====== EXTRACTED RECORDS

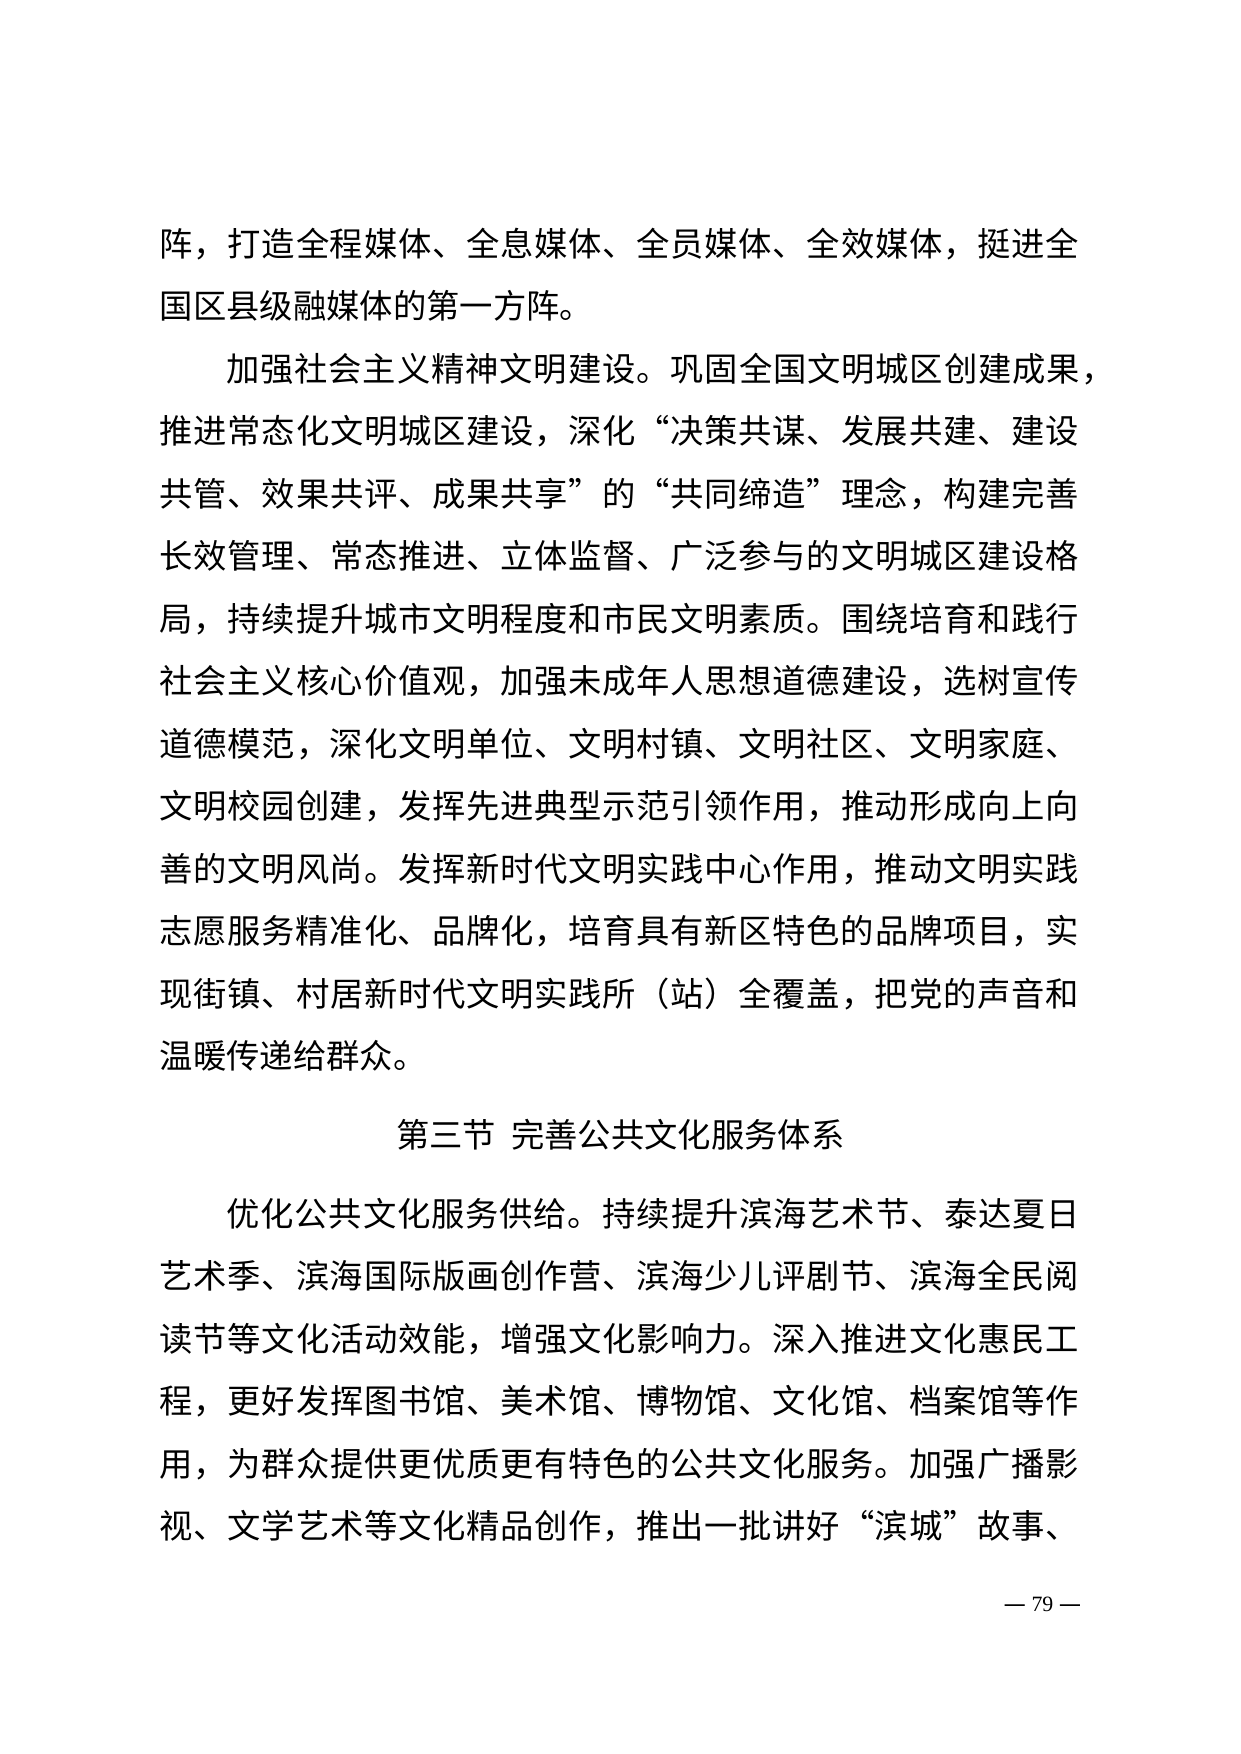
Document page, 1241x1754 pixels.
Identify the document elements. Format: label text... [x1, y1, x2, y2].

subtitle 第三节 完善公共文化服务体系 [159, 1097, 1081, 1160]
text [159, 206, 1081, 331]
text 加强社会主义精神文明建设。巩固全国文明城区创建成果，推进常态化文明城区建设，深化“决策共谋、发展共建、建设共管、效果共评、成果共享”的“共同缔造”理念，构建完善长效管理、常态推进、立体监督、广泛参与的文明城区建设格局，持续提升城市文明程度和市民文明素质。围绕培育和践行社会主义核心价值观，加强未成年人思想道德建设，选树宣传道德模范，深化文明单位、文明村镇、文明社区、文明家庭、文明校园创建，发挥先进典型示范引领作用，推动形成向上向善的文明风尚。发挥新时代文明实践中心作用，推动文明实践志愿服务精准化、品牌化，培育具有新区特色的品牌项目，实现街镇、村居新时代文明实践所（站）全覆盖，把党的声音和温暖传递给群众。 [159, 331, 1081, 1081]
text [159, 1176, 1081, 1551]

============

▶ **YOUR ASSIGNMENT**: The records above should be reproduced exactly, with no pictures included.

▶ **TASK RESPONSE**:
Document page, 1241x1754 pixels.
Identify the document elements. Format: label text... [x1, y1, x2, y2].

subtitle 第三节 完善公共文化服务体系 [159, 1097, 1081, 1160]
text [159, 206, 1081, 331]
text 加强社会主义精神文明建设。巩固全国文明城区创建成果，推进常态化文明城区建设，深化“决策共谋、发展共建、建设共管、效果共评、成果共享”的“共同缔造”理念，构建完善长效管理、常态推进、立体监督、广泛参与的文明城区建设格局，持续提升城市文明程度和市民文明素质。围绕培育和践行社会主义核心价值观，加强未成年人思想道德建设，选树宣传道德模范，深化文明单位、文明村镇、文明社区、文明家庭、文明校园创建，发挥先进典型示范引领作用，推动形成向上向善的文明风尚。发挥新时代文明实践中心作用，推动文明实践志愿服务精准化、品牌化，培育具有新区特色的品牌项目，实现街镇、村居新时代文明实践所（站）全覆盖，把党的声音和温暖传递给群众。 [159, 331, 1081, 1081]
text [159, 1176, 1081, 1551]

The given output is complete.